Data to use:
--- --- ---
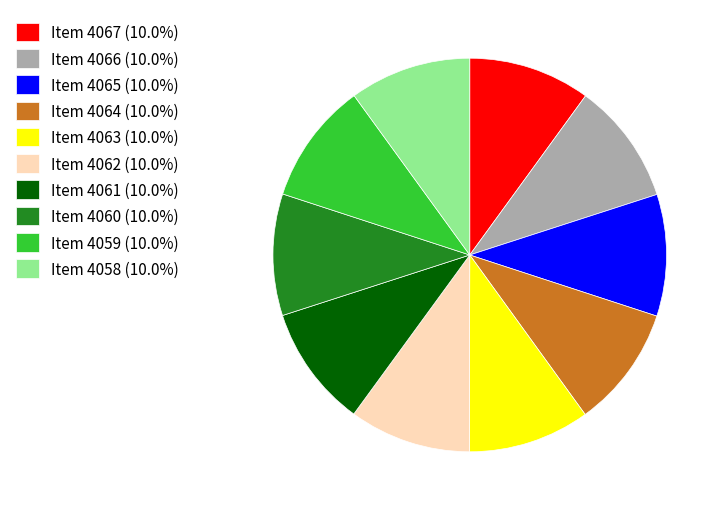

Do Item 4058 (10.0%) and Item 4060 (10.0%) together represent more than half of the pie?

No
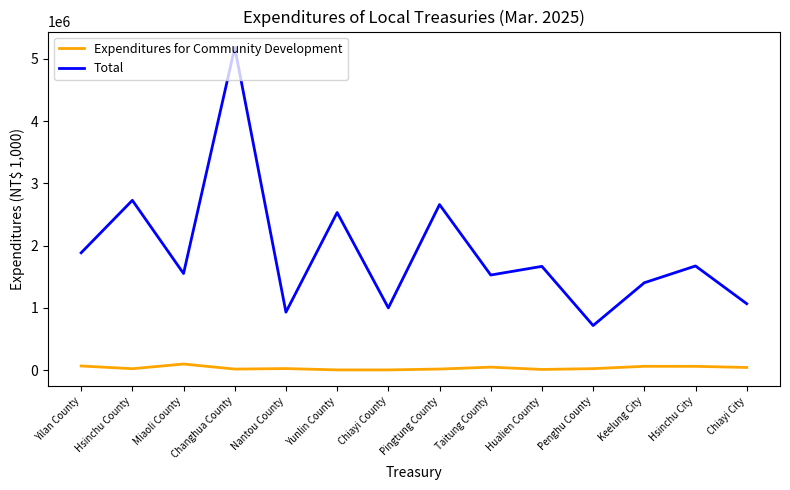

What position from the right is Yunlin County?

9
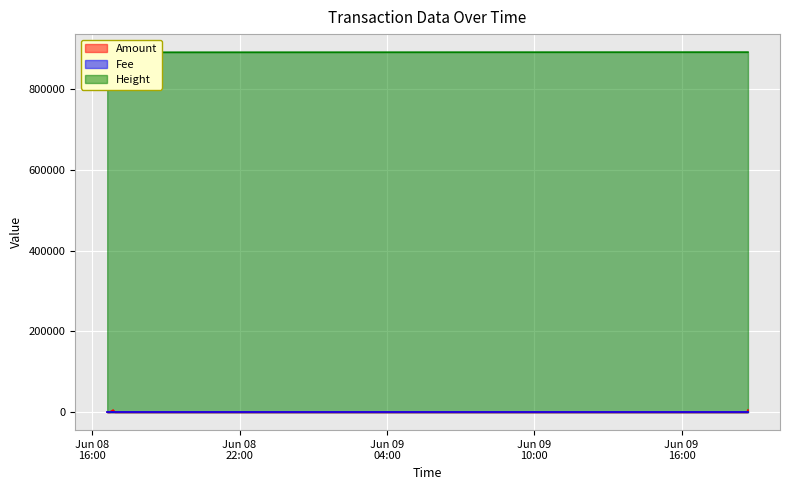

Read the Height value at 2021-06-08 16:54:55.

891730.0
--- --- ---
Problem details: Rewrite all of the records above, changing every "Item" to "Entry" and keeping everything else the same. Omit the pictures from your answer.

Reply:
Do Entry 4058 (10.0%) and Entry 4060 (10.0%) together represent more than half of the pie?

No

What position from the right is Yunlin County?

9

Read the Height value at 2021-06-08 16:54:55.

891730.0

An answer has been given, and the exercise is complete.